Adalah Arya Wiraraja, Adipati dari Sumenep yang memberi bantuan besar kepada Raden Wijaya untuk menumbangkan Jayakatwang di Singosari sebelum akhirnya membangun kerajaan baru yang kelak kita kenal sebagai Majapahit. Tanpa kecerdasan dan kesabaran Arya Wiraraja, Raden Wijaya mungkin sudah lama hilang dari catatan sejarah sebelum berhasil membangun Majapahit.

Surat Sultan Abdurrahman kepada Raffles

Sir Thomas Raffles yang menulis buku The History Of Java terang-terangan menuliskan rasa terima kasihnya yang sangat besar kepada Sultan Abdurrahman Pakunataningrat yang telah membantunya menyelesaikan buku itu. Ini bisa terjadi karena Sultan Abdurrahman adalah orang yang sangat cerdas dan menguasai banyak bidang. Tentu tidak cocok dengan gambaran kita tentang orang Madura yang kasar bukan?

Kalau sebelumnya saya dan mungkin Anda akrab dengan stereotype tentang orang Madura yang kasar maka mungkin setelah ini saya dan mungkin Anda harus perlahan mengikisnya. Orang Madura tidak sekasar yang sering kita dengar, mereka hanya orang-orang yang keras dengan tekad dan kemauan yang sama kerasnya.

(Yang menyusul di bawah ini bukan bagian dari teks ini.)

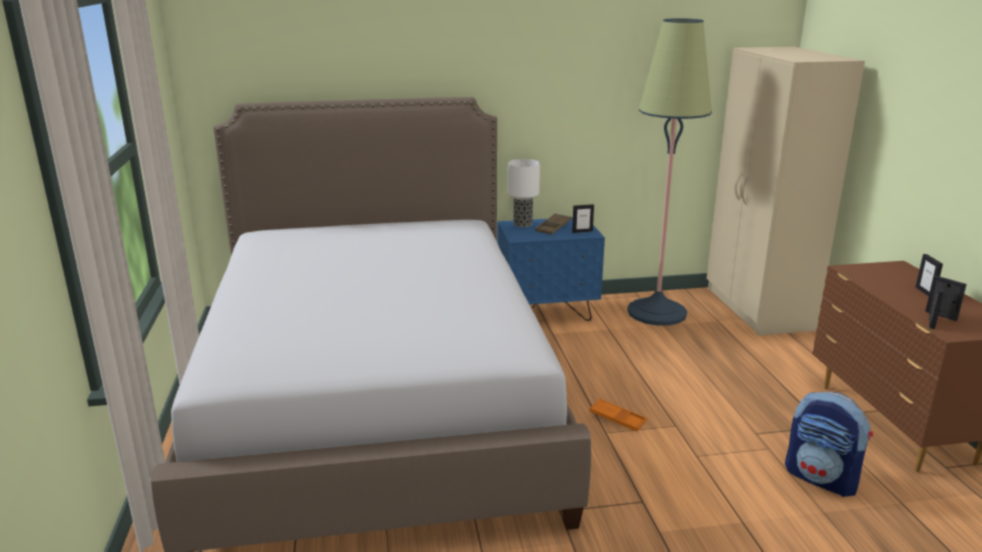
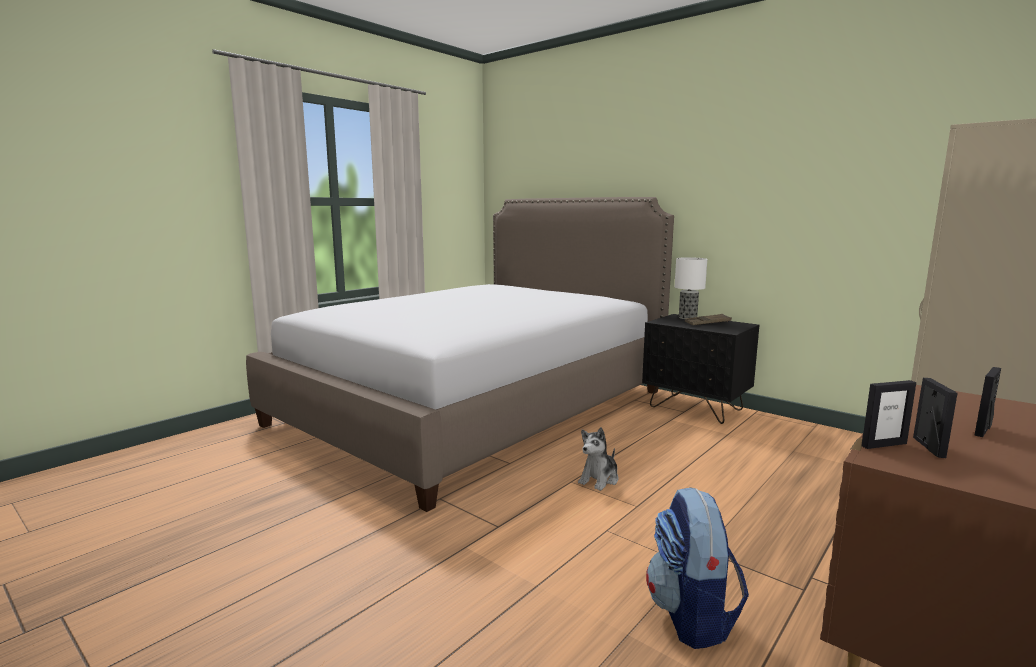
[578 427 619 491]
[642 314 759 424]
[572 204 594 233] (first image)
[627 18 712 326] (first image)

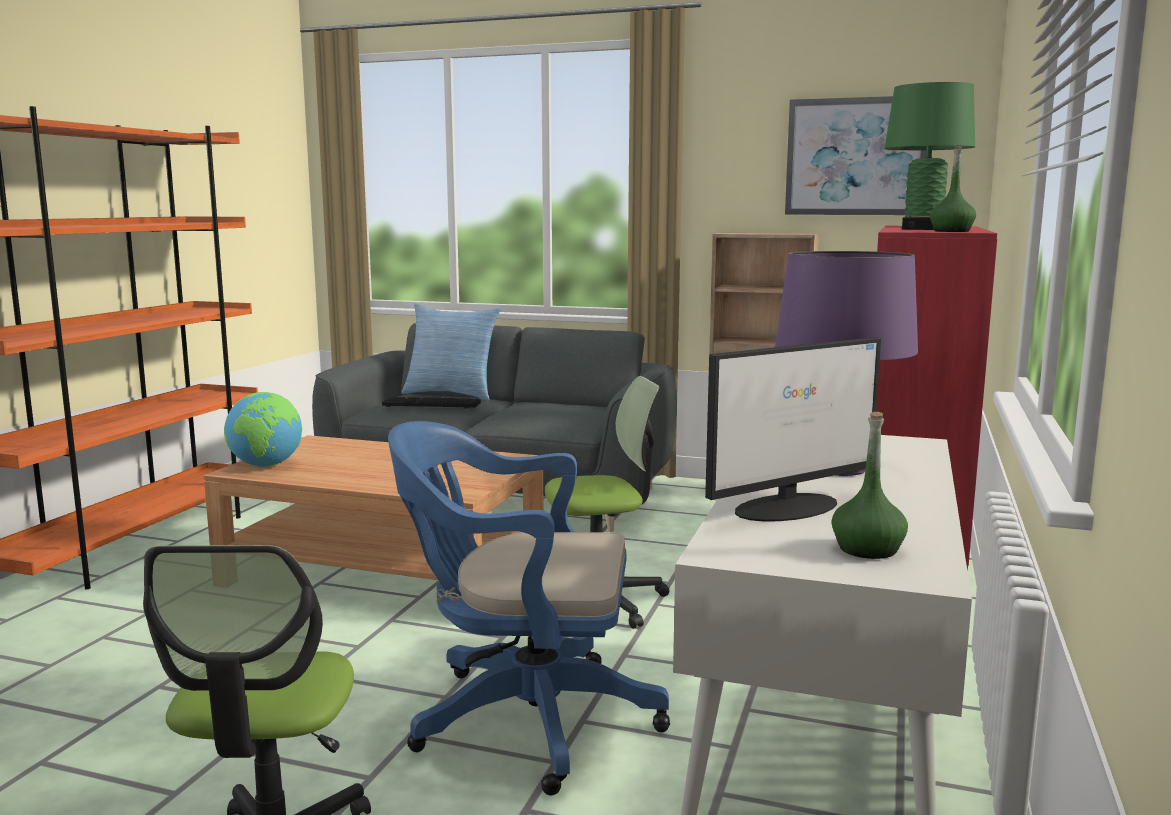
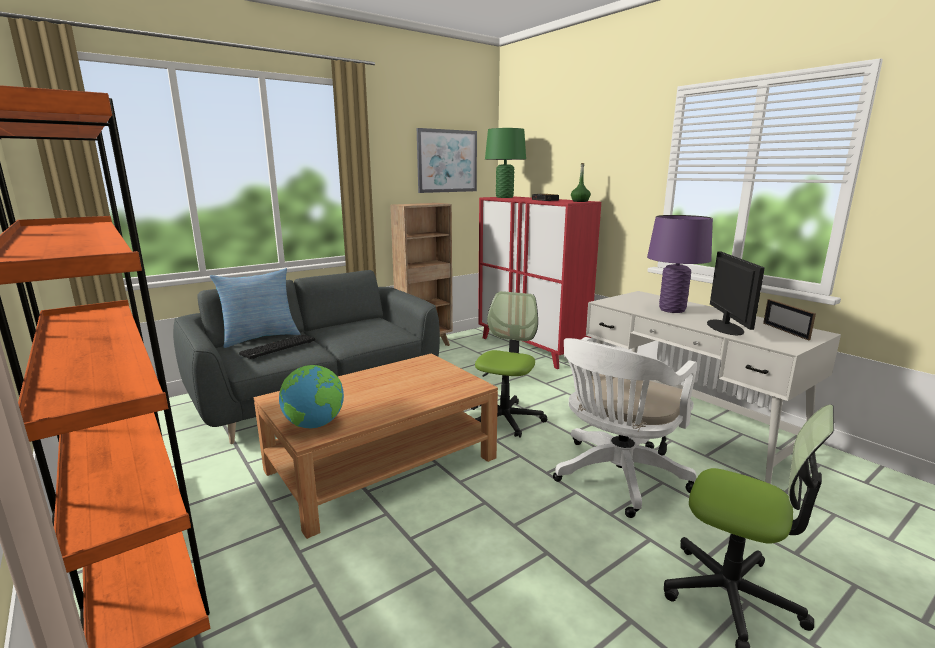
[553 337 697 518]
[763 299 816 340]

Madura punya sejarah panjang dalam lintasan nusantara meski catatannya sering terlupakan. Tiga hari dua malam di Madura adalah pengalaman baru yang menyenangkan, membuka mata bahwa Madura dengan sejarah panjangnya adalah modal besar untuk menyingkirkan persepsi saya selama ini tentang Madura. Selama di Madura saya tidak pernah menemukan orang-orang yang kasar seperti yang biasa saya dengar. Saya hanya menemukan orang-orang Madura yang ramah dan bersahabat meski nada mereka memang agak tinggi dan keras. Sebagai orang Makassar, saya merasa di rumah sendiri dan sama sekali tidak merasa aneh.